Thousand Mile Trial flag

Thousand Mile Trial Flag

A flag used in the Automobile Club’s Thousand Mile Trial of 1900 has been donated to the National Motor Museum Trust. In this blog, Research and Enquiries Officer Patrick Collins, explores the significance of the flag and its link to the Montagu family.

This simple red flag is an important link with one of the earliest large scale motoring events held in Britain. During the spring of 1900 the Automobile Club of Great Britain & Ireland (forerunner of the Royal Automobile Club) staged the Thousand Mile Trial, a long distance test of both drivers and cars that linked major towns and cities in England and Scotland. The trial not only showcased the construction and reliability of the car but helped to change people’s negative preconceptions about motor cars at the turn of the century.

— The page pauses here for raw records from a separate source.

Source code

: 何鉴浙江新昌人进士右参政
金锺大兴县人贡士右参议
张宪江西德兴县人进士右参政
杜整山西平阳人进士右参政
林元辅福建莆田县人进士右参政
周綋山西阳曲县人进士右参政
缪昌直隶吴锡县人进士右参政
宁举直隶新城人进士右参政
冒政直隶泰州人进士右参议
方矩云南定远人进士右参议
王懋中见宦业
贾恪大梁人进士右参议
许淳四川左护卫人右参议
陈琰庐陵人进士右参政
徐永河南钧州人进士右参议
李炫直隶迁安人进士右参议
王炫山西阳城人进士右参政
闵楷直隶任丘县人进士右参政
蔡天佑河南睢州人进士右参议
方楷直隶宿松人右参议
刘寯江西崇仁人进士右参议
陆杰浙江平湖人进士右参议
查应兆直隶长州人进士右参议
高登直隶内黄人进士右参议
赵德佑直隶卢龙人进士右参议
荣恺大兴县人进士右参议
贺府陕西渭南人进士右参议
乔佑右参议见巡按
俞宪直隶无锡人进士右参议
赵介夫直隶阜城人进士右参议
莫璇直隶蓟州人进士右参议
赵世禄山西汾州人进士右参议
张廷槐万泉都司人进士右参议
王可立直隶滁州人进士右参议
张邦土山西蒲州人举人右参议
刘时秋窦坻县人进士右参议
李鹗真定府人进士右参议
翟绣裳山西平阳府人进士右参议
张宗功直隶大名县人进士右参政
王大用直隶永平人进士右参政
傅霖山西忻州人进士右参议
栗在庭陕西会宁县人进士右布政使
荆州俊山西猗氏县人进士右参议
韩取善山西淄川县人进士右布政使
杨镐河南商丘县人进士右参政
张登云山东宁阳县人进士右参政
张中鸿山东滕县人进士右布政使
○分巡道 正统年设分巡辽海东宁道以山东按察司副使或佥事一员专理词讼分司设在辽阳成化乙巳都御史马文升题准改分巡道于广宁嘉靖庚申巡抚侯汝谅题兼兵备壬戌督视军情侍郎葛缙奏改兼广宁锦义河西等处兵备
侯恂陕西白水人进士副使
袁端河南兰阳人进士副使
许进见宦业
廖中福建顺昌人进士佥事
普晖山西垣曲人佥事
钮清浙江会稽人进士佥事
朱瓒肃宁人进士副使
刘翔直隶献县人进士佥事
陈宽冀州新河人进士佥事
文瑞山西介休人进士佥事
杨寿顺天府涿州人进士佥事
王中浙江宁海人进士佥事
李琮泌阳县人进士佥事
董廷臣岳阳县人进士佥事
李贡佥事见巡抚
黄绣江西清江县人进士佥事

Thousand Mile Trial finish at Whitehall
Thousand Mile Trial finish at Whitehall, 1900

Participants included many of the leading early British motorists including S F Edge, C S Rolls, Herbert Austin, Montague Grahame-White and John Montagu, grandfather of the current Lord Montagu. It was the first opportunity that many ordinary people around the country had to actually see and get close to a motorcar and many turned out to watch the spectacle when the trial reached their town.

The red flag, marked ‘Automobile Club 1000 Mile Motor Trial’ in gold lettering, was one of a number of different coloured marker flags used to direct participants. Lemon coloured flags indicated ‘turn left’, royal blue was ‘turn right’ while the red flag was predictably for ‘stop’.

The flag complements a previous acquisition by the National Motor Museum of a photo album documenting the Thousand Mile Trial by the events official photographer, Albert Argent Archer. Images from this album can be viewed on the Motoring Picture Library website.